*What you have to do*
Below are records. Find each line in them that holds the word "knee" and copy it.
---------------
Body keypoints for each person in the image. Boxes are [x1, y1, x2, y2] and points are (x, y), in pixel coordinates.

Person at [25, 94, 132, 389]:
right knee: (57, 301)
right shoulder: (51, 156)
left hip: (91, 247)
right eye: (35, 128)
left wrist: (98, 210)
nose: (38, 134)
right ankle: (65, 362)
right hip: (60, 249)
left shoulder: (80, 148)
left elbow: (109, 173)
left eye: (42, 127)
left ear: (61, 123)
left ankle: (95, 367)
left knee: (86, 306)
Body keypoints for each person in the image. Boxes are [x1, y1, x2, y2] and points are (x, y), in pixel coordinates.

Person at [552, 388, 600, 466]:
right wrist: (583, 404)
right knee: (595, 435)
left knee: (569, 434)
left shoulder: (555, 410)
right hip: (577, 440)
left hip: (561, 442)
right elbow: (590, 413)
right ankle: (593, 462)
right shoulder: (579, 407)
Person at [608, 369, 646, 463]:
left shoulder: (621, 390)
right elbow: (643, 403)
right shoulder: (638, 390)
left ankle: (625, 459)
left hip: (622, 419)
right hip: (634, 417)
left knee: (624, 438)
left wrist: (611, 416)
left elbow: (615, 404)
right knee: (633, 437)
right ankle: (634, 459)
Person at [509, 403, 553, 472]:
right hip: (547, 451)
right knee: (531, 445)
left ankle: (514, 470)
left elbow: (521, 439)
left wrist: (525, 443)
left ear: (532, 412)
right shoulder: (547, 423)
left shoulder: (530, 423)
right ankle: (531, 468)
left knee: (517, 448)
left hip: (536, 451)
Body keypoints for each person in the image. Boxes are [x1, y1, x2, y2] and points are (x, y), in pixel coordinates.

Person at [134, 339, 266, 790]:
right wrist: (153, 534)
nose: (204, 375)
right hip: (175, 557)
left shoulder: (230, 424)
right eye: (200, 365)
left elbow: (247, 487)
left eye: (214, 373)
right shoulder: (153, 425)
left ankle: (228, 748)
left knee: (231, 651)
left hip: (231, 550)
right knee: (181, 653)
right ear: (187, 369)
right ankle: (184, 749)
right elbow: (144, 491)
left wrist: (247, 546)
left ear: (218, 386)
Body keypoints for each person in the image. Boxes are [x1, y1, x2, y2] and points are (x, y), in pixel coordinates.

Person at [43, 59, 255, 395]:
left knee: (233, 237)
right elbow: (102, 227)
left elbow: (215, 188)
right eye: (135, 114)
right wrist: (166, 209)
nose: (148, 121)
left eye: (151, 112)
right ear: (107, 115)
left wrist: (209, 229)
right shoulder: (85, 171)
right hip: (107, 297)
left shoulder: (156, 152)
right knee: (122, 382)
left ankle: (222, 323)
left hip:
---------------
*Exercise output*
right knee: (57, 301)
left knee: (86, 306)
right knee: (595, 435)
left knee: (569, 434)
left knee: (624, 438)
right knee: (633, 437)
right knee: (531, 445)
left knee: (517, 448)
left knee: (231, 651)
right knee: (181, 653)
left knee: (233, 237)
right knee: (122, 382)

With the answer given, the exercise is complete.